## Task details
The expected answer is a bare count of the lines in the data below that contain "degrees".

## Source data
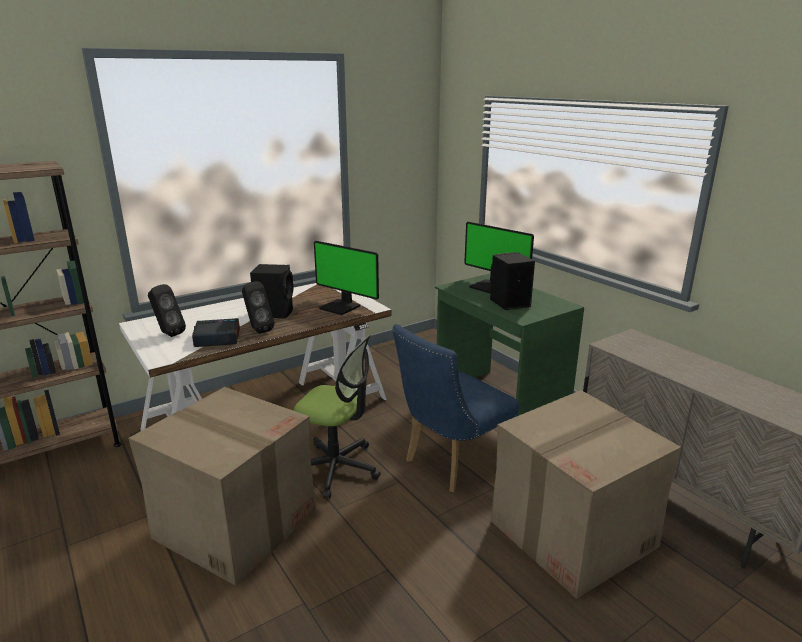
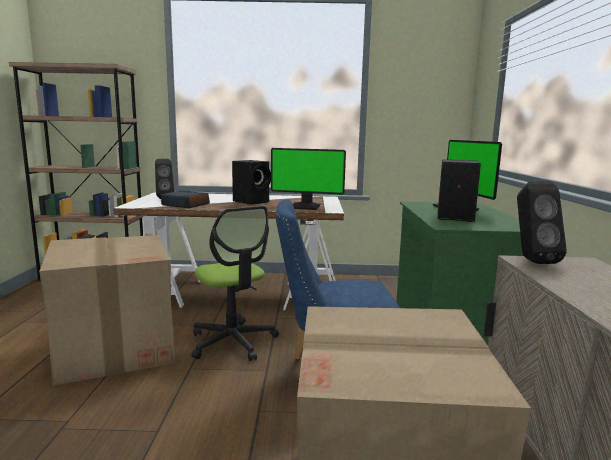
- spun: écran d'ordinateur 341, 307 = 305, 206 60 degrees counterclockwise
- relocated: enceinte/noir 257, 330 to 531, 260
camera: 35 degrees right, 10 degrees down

## Output for this task
2